Start EXERCISE DATA

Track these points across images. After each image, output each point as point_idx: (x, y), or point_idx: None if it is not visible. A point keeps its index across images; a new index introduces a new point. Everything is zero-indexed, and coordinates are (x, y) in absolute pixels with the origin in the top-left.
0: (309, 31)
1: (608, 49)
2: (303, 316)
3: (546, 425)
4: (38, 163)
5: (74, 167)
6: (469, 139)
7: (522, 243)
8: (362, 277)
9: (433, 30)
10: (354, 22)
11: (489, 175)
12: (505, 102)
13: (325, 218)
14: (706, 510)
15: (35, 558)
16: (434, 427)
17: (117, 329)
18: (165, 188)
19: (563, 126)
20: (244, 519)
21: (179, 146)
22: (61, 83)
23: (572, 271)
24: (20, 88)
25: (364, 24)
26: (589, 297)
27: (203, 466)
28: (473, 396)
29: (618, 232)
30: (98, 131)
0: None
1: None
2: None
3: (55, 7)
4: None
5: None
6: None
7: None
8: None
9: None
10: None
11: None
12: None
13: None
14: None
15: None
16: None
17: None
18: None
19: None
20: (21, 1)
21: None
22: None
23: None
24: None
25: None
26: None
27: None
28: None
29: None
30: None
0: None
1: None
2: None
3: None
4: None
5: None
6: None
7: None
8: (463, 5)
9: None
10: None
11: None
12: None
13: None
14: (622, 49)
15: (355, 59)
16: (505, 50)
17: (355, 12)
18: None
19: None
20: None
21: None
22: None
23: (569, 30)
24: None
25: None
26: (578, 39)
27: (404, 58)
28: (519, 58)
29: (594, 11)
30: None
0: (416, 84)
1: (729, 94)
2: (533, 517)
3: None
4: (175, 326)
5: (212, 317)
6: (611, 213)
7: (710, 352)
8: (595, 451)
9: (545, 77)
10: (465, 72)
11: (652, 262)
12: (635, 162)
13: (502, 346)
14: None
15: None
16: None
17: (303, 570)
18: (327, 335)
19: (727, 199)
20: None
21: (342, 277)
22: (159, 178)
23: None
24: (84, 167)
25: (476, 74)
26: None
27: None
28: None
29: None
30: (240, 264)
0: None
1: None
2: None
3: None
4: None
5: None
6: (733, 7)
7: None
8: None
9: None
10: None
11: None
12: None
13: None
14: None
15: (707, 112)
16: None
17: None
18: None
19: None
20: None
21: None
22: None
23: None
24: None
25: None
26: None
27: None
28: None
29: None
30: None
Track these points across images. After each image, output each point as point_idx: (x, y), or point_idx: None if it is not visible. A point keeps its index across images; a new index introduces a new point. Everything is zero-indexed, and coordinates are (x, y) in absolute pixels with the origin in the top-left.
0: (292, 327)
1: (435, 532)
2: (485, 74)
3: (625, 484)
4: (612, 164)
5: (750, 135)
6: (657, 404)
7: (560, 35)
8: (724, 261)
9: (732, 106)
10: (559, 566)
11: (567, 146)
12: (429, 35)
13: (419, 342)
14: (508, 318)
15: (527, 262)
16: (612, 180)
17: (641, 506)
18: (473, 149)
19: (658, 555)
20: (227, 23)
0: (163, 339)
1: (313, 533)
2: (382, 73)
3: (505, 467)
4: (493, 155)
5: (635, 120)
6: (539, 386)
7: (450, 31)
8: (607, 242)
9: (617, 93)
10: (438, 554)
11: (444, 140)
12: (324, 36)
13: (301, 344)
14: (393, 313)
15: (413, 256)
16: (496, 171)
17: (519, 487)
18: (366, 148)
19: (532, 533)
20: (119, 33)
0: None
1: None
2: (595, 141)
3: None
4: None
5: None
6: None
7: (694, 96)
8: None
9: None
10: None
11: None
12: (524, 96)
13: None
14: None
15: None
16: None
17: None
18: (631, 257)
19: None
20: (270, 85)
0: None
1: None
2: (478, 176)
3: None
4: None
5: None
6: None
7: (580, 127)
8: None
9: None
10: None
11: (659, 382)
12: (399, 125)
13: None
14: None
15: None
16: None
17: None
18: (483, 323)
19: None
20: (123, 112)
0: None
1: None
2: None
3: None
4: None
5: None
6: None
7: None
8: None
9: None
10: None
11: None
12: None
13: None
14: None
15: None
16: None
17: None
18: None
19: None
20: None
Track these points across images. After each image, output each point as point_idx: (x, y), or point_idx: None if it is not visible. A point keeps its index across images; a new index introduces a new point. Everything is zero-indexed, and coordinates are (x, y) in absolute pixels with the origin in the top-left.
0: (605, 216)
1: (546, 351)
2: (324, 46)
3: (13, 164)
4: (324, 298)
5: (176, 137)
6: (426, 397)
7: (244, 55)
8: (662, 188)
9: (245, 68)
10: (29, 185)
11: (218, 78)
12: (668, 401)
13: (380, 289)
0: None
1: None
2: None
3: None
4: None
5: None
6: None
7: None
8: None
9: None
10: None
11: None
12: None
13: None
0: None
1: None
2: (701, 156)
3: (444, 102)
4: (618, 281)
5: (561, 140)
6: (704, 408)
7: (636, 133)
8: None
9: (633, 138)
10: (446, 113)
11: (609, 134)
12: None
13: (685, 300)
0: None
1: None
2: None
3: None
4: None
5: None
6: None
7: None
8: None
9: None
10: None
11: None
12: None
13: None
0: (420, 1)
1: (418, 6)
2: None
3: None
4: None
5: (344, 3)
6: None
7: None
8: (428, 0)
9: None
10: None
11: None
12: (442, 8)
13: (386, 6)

End EXERCISE DATA

--- TASK TO CARRY OUT ---
Can you copy out the data word for word, starting at its first line and ending with the line that contains "7: (522, 243)"?

--- COMPLETED TASK ---
Track these points across images. After each image, output each point as point_idx: (x, y), or point_idx: None if it is not visible. A point keeps its index across images; a new index introduces a new point. Everything is zero-indexed, and coordinates are (x, y) in absolute pixels with the origin in the top-left.
0: (309, 31)
1: (608, 49)
2: (303, 316)
3: (546, 425)
4: (38, 163)
5: (74, 167)
6: (469, 139)
7: (522, 243)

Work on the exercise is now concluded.